* What is expected
Check every line of the entries that follow, and copy the ones containing "root".
Data excerpts Block Start
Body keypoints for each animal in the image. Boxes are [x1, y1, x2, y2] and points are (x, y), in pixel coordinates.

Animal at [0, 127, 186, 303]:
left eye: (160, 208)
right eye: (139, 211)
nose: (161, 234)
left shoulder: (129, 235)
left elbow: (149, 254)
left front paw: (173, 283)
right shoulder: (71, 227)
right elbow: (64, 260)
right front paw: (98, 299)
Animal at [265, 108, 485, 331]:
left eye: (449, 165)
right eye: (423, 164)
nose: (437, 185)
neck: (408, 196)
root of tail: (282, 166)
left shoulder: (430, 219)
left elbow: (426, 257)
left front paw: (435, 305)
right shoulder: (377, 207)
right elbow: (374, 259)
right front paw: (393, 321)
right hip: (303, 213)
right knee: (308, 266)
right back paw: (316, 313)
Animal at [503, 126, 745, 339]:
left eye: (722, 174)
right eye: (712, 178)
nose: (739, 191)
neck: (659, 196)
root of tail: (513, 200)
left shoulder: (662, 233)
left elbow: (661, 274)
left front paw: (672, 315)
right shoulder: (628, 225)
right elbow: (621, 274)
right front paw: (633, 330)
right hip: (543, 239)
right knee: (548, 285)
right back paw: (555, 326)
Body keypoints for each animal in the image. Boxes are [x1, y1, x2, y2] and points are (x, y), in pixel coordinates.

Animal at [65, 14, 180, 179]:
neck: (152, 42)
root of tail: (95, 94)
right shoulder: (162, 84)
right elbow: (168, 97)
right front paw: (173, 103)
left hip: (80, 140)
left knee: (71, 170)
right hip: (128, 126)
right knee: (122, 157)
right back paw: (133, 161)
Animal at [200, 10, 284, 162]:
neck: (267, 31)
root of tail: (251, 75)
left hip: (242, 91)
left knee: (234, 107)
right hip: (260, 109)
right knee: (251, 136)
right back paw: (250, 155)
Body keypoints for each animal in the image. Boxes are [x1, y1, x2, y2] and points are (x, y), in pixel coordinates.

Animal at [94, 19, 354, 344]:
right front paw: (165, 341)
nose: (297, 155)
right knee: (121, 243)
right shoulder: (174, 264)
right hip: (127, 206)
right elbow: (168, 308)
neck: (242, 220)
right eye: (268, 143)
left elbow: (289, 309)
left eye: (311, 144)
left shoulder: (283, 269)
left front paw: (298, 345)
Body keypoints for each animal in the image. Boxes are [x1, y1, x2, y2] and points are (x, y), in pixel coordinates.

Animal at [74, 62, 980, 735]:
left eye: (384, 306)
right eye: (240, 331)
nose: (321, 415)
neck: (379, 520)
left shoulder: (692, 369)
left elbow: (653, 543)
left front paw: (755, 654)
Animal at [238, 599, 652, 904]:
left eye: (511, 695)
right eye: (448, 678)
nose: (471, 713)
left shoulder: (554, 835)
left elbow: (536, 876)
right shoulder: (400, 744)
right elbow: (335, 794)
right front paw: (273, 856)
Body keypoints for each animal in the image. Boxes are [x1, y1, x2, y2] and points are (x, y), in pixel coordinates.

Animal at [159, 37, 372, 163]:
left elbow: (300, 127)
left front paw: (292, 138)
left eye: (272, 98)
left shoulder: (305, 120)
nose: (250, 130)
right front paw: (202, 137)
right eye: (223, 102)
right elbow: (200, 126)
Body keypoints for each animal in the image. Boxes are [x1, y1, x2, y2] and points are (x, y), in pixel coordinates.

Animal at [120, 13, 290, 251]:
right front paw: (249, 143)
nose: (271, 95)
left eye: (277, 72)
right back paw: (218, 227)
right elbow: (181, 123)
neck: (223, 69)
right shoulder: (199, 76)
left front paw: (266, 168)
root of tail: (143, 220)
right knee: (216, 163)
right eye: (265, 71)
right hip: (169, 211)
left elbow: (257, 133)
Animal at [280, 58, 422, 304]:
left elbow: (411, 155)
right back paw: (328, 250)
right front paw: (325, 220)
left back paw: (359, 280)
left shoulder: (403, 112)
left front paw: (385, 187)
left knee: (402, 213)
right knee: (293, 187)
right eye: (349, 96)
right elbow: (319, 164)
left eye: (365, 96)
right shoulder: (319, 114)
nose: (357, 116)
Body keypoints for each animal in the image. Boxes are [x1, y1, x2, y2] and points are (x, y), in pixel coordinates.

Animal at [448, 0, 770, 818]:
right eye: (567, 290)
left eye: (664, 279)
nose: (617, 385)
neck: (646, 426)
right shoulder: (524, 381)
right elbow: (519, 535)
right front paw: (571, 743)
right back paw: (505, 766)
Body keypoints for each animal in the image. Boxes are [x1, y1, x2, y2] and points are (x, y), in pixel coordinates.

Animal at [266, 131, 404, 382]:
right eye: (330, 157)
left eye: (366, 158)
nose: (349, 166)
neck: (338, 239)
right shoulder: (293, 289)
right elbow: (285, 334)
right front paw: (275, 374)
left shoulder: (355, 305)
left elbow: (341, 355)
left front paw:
Data excerpts Block End
* Task response
root of tail: (282, 166)
root of tail: (513, 200)
root of tail: (95, 94)
root of tail: (251, 75)
root of tail: (143, 220)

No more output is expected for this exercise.